Instructions to follow ▸
Reproduce the data from its beginning through the line containing "044-211-6262", that line included, and omit the pictures.

Dataset items
::::::::

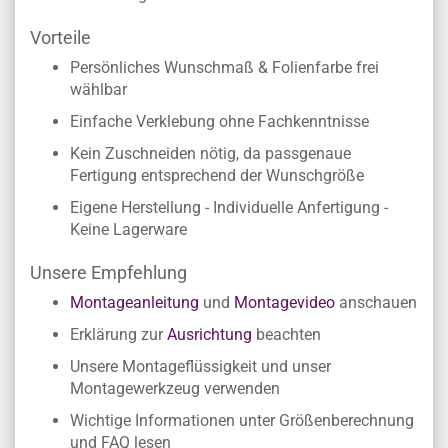
Vorteile
Persönliches Wunschmaß & Folienfarbe frei
wählbar
Einfache Verklebung ohne Fachkenntnisse
Kein Zuschneiden nötig, da passgenaue
Fertigung entsprechend der Wunschgröße
Eigene Herstellung - Individuelle Anfertigung -
Keine Lagerware
Unsere Empfehlung
Montageanleitung
und
Montagevideo
anschauen
Erklärung zur
Ausrichtung
beachten
Unsere Montageflüssigkeit und unser
Montagewerkzeug verwenden
Wichtige Informationen unter Größenberechnung
und FAQ lesen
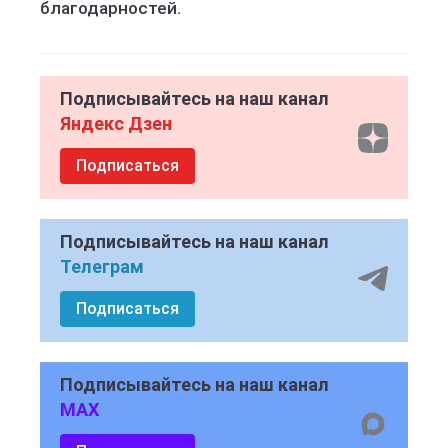
благодарностей.
Подписывайтесь на наш канал
Яндекс Дзен
Подписаться
Подписывайтесь на наш канал
Телеграм
Подписаться
Подписывайтесь на наш канал
MAX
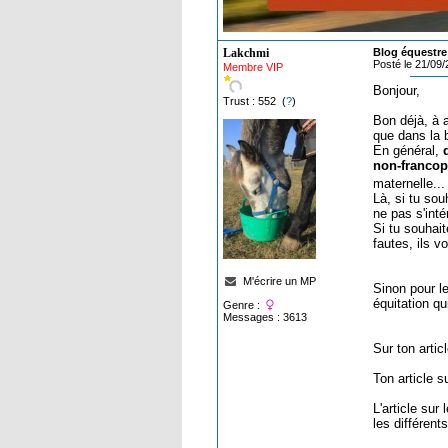
Lakchmi
Blog équestre
Posté le 21/09
Membre VIP
Bonjour,
Trust : 552 (
?
)
Bon déjà, à a
que dans la b
En général,
non-francoph
maternelle...
Là, si tu sou
ne pas s'int
Si tu souhait
fautes, ils v
M'écrire un MP
Sinon pour l
équitation q
Genre :
Messages : 3613
Sur ton arti
Ton article s
L'article sur
les différents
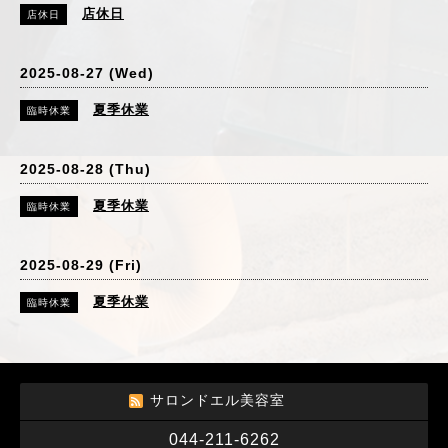
店休日
店休日
2025-08-27 (Wed)
夏季休業
臨時休業
2025-08-28 (Thu)
夏季休業
臨時休業
2025-08-29 (Fri)
夏季休業
臨時休業
サロンドエル美容室
044-211-6262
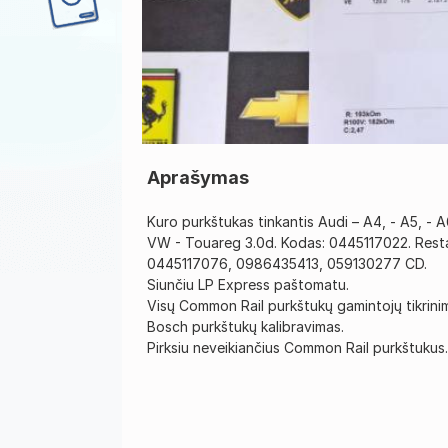
Aprašymas
Kuro purkštukas tinkantis Audi – A4, - A5, - 
VW - Touareg 3.0d. Kodas: 0445117022. Resta
0445117076, 0986435413, 059130277 CD.
Siunčiu LP Express paštomatu.
Visų Common Rail purkštukų gamintojų tikrini
Bosch purkštukų kalibravimas.
Pirksiu neveikiančius Common Rail purkštukus.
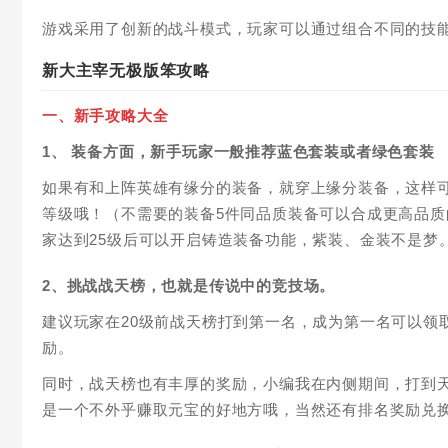
游戏采用了创新的战斗模式，玩家可以通过组合不同的技
新大主宰无极版笨攻略
一、新手攻略大全
1、 装备方面，新手玩家一般推荐蓝色套装或者绿色套装
如果有和上阵英雄有缘分的装备，就穿上缘分装备，这样
等级哦！（不需要的装备5件同品质装备可以合成更高品质
家达到25级后可以开启铸造装备功能，紫装、金装不是梦
2、挑战战天榜，也就是传说中的竞技场。
建议玩家在20级前战天榜打到第一名，成为第一名可以领
励。
同时，战天榜也有丰厚的奖励，小编我在内侧期间，打到天
是一个不外乎赚取元宝的好地方哦，当然还有排名奖励兑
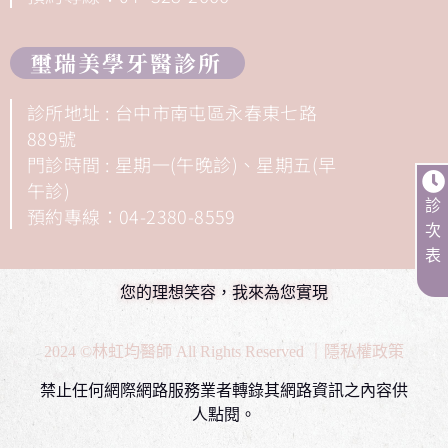
璽瑞美學牙醫診所
診所地址 : 台中市南屯區永春東七路
889號
門診時間 : 星期一(午晚診)、星期五(早
午診)
診
預約專線：04-2380-8559
次
表
您的理想笑容，我來為您實現
2024 ©林虹均醫師 All Rights Reserved ｜隱私權政策
禁止任何網際網路服務業者轉錄其網路資訊之內容供
人點閱。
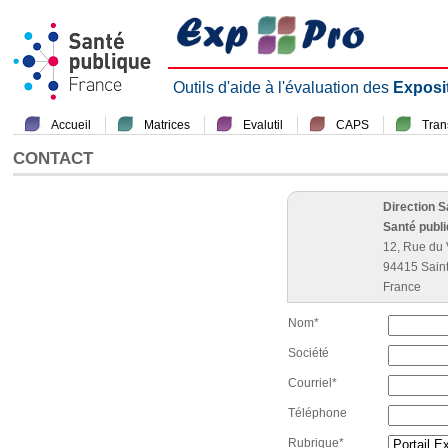
Outils d'aide à l'évaluation des
Exposi
Accueil
Matrices
Evalutil
CAPS
Tra
CONTACT
Direction 
Santé publ
12, Rue du 
94415 Sain
France
Nom*
Société
Courriel*
Téléphone
Rubrique*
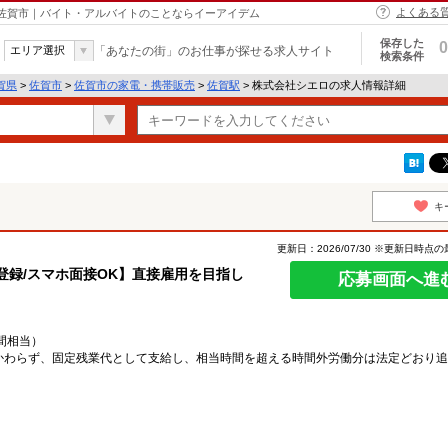
よくある
 佐賀市｜バイト・アルバイトのことならイーアイデム
保存した
0
エリア選択
「あなたの街」のお仕事が探せる求人サイト
検索条件
賀県
>
佐賀市
>
佐賀市の家電・携帯販売
>
佐賀駅
> 株式会社シエロの求人情報詳細
キ
更新日：2026/07/30 ※更新日時点
日登録/スマホ面接OK】直接雇用を目指し
応募画面へ進
時間相当）
かわらず、固定残業代として支給し、相当時間を超える時間外労働分は法定どおり追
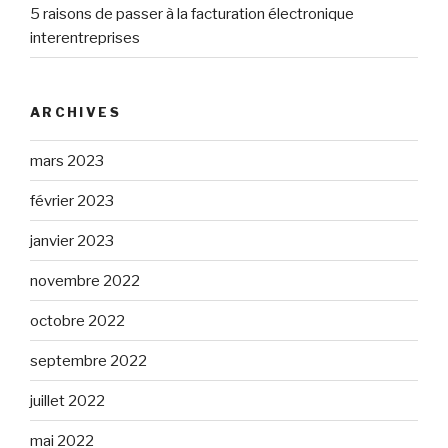
5 raisons de passer à la facturation électronique
interentreprises
ARCHIVES
mars 2023
février 2023
janvier 2023
novembre 2022
octobre 2022
septembre 2022
juillet 2022
mai 2022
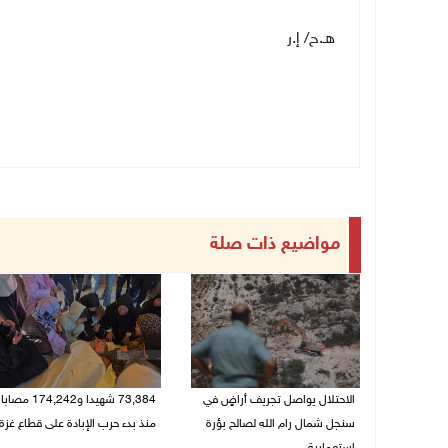
هـ.ح/ إ.ر
مواضيع ذات صلة
الاحتلال يواصل تجريف أراضٍ في
73,384 شهيدا و174,242 مصابا
سنجل شمال رام الله لصالح بؤرة
منذ بدء حرب الإبادة على قطاع غزة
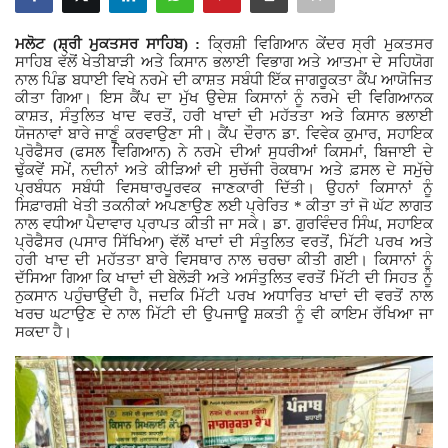
Giddarbaha
ਮਲੋਟ (ਸ਼੍ਰੀ ਮੁਕਤਸਰ ਸਾਹਿਬ) :
ਕ੍ਰਿਸ਼ੀ ਵਿਗਿਆਨ ਕੇਂਦਰ ਸ੍ਰੀ ਮੁਕਤਸਰ
ਸਾਹਿਬ ਵੱਲੋਂ ਖੇਤੀਬਾੜੀ ਅਤੇ ਕਿਸਾਨ ਭਲਾਈ ਵਿਭਾਗ ਅਤੇ ਆਤਮਾ ਦੇ ਸਹਿਯੋਗ
ਨਾਲ ਪਿੰਡ ਬਧਾਈ ਵਿਖੇ ਨਰਮੇ ਦੀ ਕਾਸ਼ਤ ਸਬੰਧੀ ਇੱਕ ਜਾਗਰੂਕਤਾ ਕੈਂਪ ਆਯੋਜਿਤ
Railway Time Table
ਕੀਤਾ ਗਿਆ। ਇਸ ਕੈਂਪ ਦਾ ਮੁੱਖ ਉਦੇਸ਼ ਕਿਸਾਨਾਂ ਨੂੰ ਨਰਮੇ ਦੀ ਵਿਗਿਆਨਕ
,
,
ਕਾਸ਼ਤ
ਸੰਤੁਲਿਤ ਖਾਦ ਵਰਤੋਂ
ਹਰੀ ਖਾਦਾਂ ਦੀ ਮਹੱਤਤਾ ਅਤੇ ਕਿਸਾਨ ਭਲਾਈ
,
ਯੋਜਨਾਵਾਂ ਬਾਰੇ ਜਾਣੂੰ ਕਰਵਾਉਣਾ ਸੀ। ਕੈਂਪ ਦੌਰਾਨ ਡਾ. ਵਿਵੇਕ ਕੁਮਾਰ
ਸਹਾਇਕ
Lambi
,
ਪ੍ਰੋਫੈਸਰ (ਫਸਲ ਵਿਗਿਆਨ) ਨੇ ਨਰਮੇ ਦੀਆਂ ਸੁਧਰੀਆਂ ਕਿਸਮਾਂ
ਬਿਜਾਈ ਦੇ
,
ਢੁੱਕਵੇਂ ਸਮੇਂ
ਨਦੀਨਾਂ ਅਤੇ ਕੀੜਿਆਂ ਦੀ ਸੁਚੱਜੀ ਰੋਕਥਾਮ ਅਤੇ ਫ਼ਸਲ ਦੇ ਸਮੁੱਚੇ
Sri Muktsar Sahib News
ਪ੍ਰਬੰਧਨ ਸਬੰਧੀ ਵਿਸਥਾਰਪੂਰਵਕ ਜਾਣਕਾਰੀ ਦਿੱਤੀ। ਉਹਨਾਂ ਕਿਸਾਨਾਂ ਨੂੰ
ਸਿਫ਼ਾਰਸ਼ੀ ਖੇਤੀ ਤਕਨੀਕਾਂ ਅਪਣਾਉਣ ਲਈ ਪ੍ਰੇਰਿਤ * ਕੀਤਾ ਤਾਂ ਜੋ ਘੱਟ ਲਾਗਤ
,
ਨਾਲ ਵਧੀਆ ਪੈਦਾਵਾਰ ਪ੍ਰਾਪਤ ਕੀਤੀ ਜਾ ਸਕੇ। ਡਾ. ਗੁਰਵਿੰਦਰ ਸਿੰਘ
ਸਹਾਇਕ
Punjab
,
ਪ੍ਰੋਫੈਸਰ (ਪਸਾਰ ਸਿੱਖਿਆ) ਵੱਲੋਂ ਖਾਦਾਂ ਦੀ ਸੰਤੁਲਿਤ ਵਰਤੋਂ
ਮਿੱਟੀ ਪਰਖ ਅਤੇ
ਹਰੀ ਖਾਦ ਦੀ ਮਹੱਤਤਾ ਬਾਰੇ ਵਿਸਥਾਰ ਨਾਲ ਚਰਚਾ ਕੀਤੀ ਗਈ। ਕਿਸਾਨਾਂ ਨੂੰ
ਦੱਸਿਆ ਗਿਆ ਕਿ ਖਾਦਾਂ ਦੀ ਬੇਲੋੜੀ ਅਤੇ ਅਸੰਤੁਲਿਤ ਵਰਤੋਂ ਮਿੱਟੀ ਦੀ ਸਿਹਤ ਨੂੰ
Life & Style
,
ਨੁਕਸਾਨ ਪਹੁੰਚਾਉਂਦੀ ਹੈ
ਜਦਕਿ ਮਿੱਟੀ ਪਰਖ ਅਧਾਰਿਤ ਖਾਦਾਂ ਦੀ ਵਰਤੋਂ ਨਾਲ
ਖਰਚ ਘਟਾਉਣ ਦੇ ਨਾਲ ਮਿੱਟੀ ਦੀ ਉਪਜਾਊ ਸ਼ਕਤੀ ਨੂੰ ਵੀ ਕਾਇਮ ਰੱਖਿਆ ਜਾ
ਸਕਦਾ ਹੈ।
Important
Contact Us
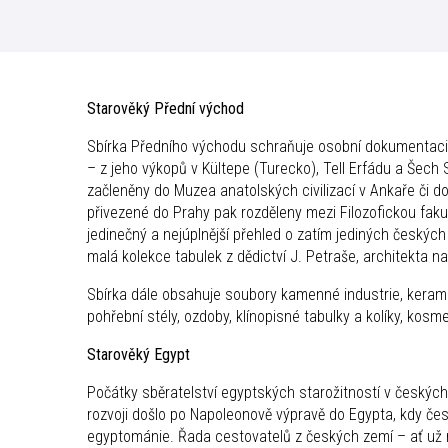
Starověký Přední východ
Sbírka Předního východu schraňuje osobní dokumentaci B
– z jeho výkopů v Kültepe (Turecko), Tell Erfádu a Šech 
začleněny do Muzea anatolských civilizací v Ankaře či d
přivezené do Prahy pak rozděleny mezi Filozofickou fakul
jedinečný a nejúplnější přehled o zatím jediných český
malá kolekce tabulek z dědictví J. Petraše, architekta
Sbírka dále obsahuje soubory kamenné industrie, keramick
pohřební stély, ozdoby, klínopisné tabulky a kolíky, kosm
Starověký Egypt
Počátky sběratelství egyptských starožitností v českýc
rozvoji došlo po Napoleonově výpravě do Egypta, kdy če
egyptománie. Řada cestovatelů z českých zemí – ať už m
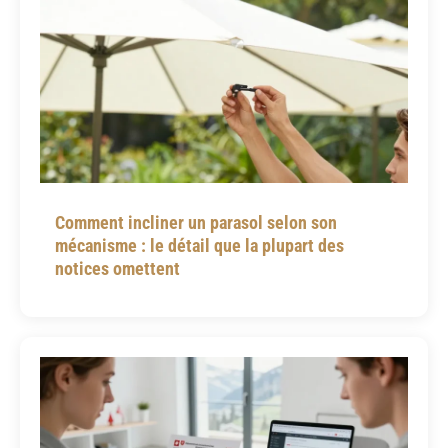
Comment incliner un parasol selon son
mécanisme : le détail que la plupart des
notices omettent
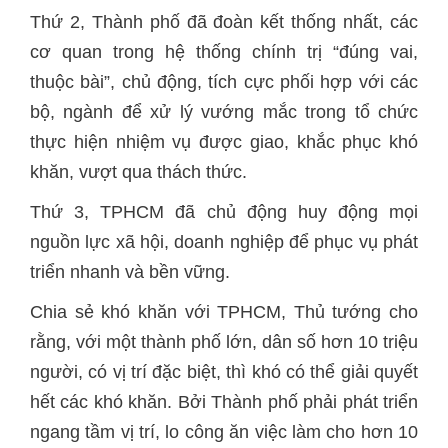
Thứ 2, Thành phố đã đoàn kết thống nhất, các
cơ quan trong hệ thống chính trị “đúng vai,
thuộc bài”, chủ động, tích cực phối hợp với các
bộ, ngành để xử lý vướng mắc trong tổ chức
thực hiện nhiệm vụ được giao, khắc phục khó
khăn, vượt qua thách thức.
Thứ 3, TPHCM đã chủ động huy động mọi
nguồn lực xã hội, doanh nghiệp để phục vụ phát
triển nhanh và bền vững.
Chia sẻ khó khăn với TPHCM, Thủ tướng cho
rằng, với một thành phố lớn, dân số hơn 10 triệu
người, có vị trí đặc biệt, thì khó có thể giải quyết
hết các khó khăn. Bởi Thành phố phải phát triển
ngang tầm vị trí, lo công ăn việc làm cho hơn 10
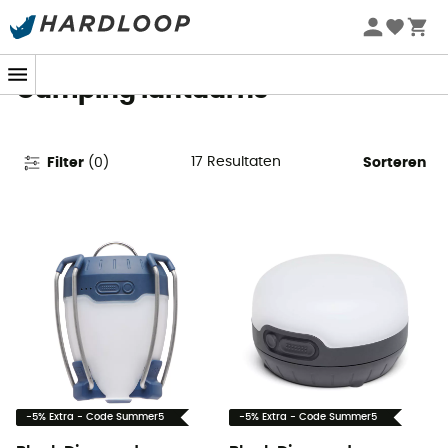
Zomeraanbiedingen 🔥 -5% EXTRA vanaf 2 producten* met
code Summer5
Camping lantaarns
17
Resultaten
Filter
(
0
)
Sorteren
-5% Extra - Code Summer5
-5% Extra - Code Summer5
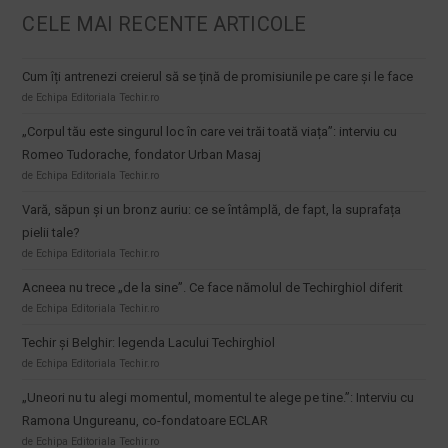
CELE MAI RECENTE ARTICOLE
Cum îți antrenezi creierul să se țină de promisiunile pe care și le face
de Echipa Editoriala Techir.ro
„Corpul tău este singurul loc în care vei trăi toată viața”: interviu cu
Romeo Tudorache, fondator Urban Masaj
de Echipa Editoriala Techir.ro
Vară, săpun și un bronz auriu: ce se întâmplă, de fapt, la suprafața
pielii tale?
de Echipa Editoriala Techir.ro
Acneea nu trece „de la sine”. Ce face nămolul de Techirghiol diferit
de Echipa Editoriala Techir.ro
Techir și Belghir: legenda Lacului Techirghiol
de Echipa Editoriala Techir.ro
„Uneori nu tu alegi momentul, momentul te alege pe tine.”: Interviu cu
Ramona Ungureanu, co-fondatoare ECLAR
de Echipa Editoriala Techir.ro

::::::::

Result below ▸
Vorteile
Persönliches Wunschmaß & Folienfarbe frei
wählbar
Einfache Verklebung ohne Fachkenntnisse
Kein Zuschneiden nötig, da passgenaue
Fertigung entsprechend der Wunschgröße
Eigene Herstellung - Individuelle Anfertigung -
Keine Lagerware
Unsere Empfehlung
Montageanleitung
und
Montagevideo
anschauen
Erklärung zur
Ausrichtung
beachten
Unsere Montageflüssigkeit und unser
Montagewerkzeug verwenden
Wichtige Informationen unter Größenberechnung
und FAQ lesen
благодарностей.
Подписывайтесь на наш канал
Яндекс Дзен
Подписаться
Подписывайтесь на наш канал
Телеграм
Подписаться
Подписывайтесь на наш канал
MAX
Lakchmi
Blog équestre
Posté le 21/09
Membre VIP
Bonjour,
Trust : 552 (
?
)
Bon déjà, à a
que dans la b
En général,
non-francoph
maternelle...
Là, si tu sou
ne pas s'int
Si tu souhait
fautes, ils v
M'écrire un MP
Sinon pour l
équitation q
Genre :
Messages : 3613
Sur ton arti
Ton article s
L'article sur
les différents
店休日
店休日
2025-08-27 (Wed)
夏季休業
臨時休業
2025-08-28 (Thu)
夏季休業
臨時休業
2025-08-29 (Fri)
夏季休業
臨時休業
サロンドエル美容室
044-211-6262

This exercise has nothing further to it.